Genussorientierung als politisches Problem
Zweifelsfrei lassen sich Getränke im Allgemeinen und Wein im Speziellen als repräsentatives Mittel nutzen. Trotzdem überrascht nicht, dass das Thema Essen und Trinken kaum eine Rolle in Biographien und Erinnerungen deutscher Staatsmänner spielt. Das Image, ein Feinschmecker zu sein und über gustatorische Expertise zu verfügen, ist hierzulande einer politischen Karriere eher abträglich, weil als Luxus verschrien. Masse à la Helmut Kohl und Franz Josef Strauß lässt die Öffentlichkeit noch durchgehen, bei der Klasse ist das viel schwieriger – Ausnahmen wie Wirtschaftsminister Peter Altmaier bestätigen die Regel, bei Saarländern gelten da andere Gesetze. Gustatorische Kennerschaft wird nur dann verziehen, wenn die regionale Herkunft des Politikers dabei im Mittelpunkt steht und nicht die Genussorientierung. Die bedarf einer heimatbezogenen Legitimierung. Insofern war es passend, dass Helmut Schmidt, der aus dem gastronomisch noch am ehesten für Labskaus bekannten Hamburg stammte, keinerlei kulinarische Ambitionen hatte, sein aus der Pfalz stammender Nachfolger hingegen schon.

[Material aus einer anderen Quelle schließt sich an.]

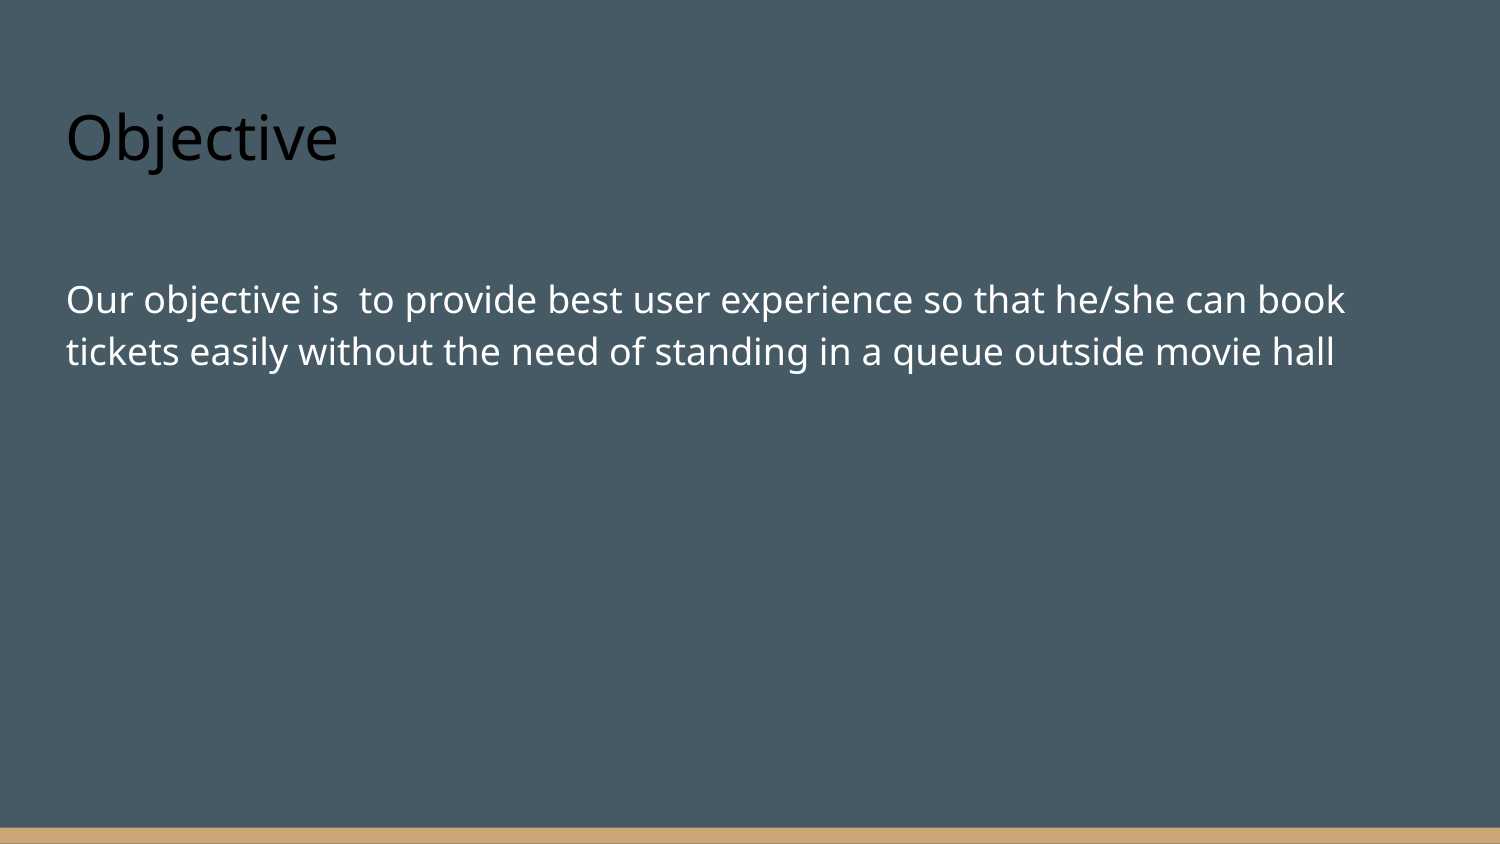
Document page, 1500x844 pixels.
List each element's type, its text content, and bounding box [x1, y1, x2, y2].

2 Helmut Kohl und Franz Josef Strauß bei einer Brotzeit im Juli 1984
Kostspielige Kennerschaft findet hierzulande öffentliche Anerkennung maximal bei Kunst und Architektur; lukullische Genussfreude wird gemeinhin nicht als kulturell wertvoll goutiert. Der banketterfahrene ehemalige Außenminister Joschka Fischer formulierte es mit Blick auf die seiner Meinung nach einzig in Frankreich exquisite Staatsküche folgendermaßen: »Wenn in Deutschland jemand solche Küchenbrigaden beschäftigen würde, wäre es ein Skandal. Die Bild-Zeitung würde auf der Zinne tanzen.« Der französische Präsident François...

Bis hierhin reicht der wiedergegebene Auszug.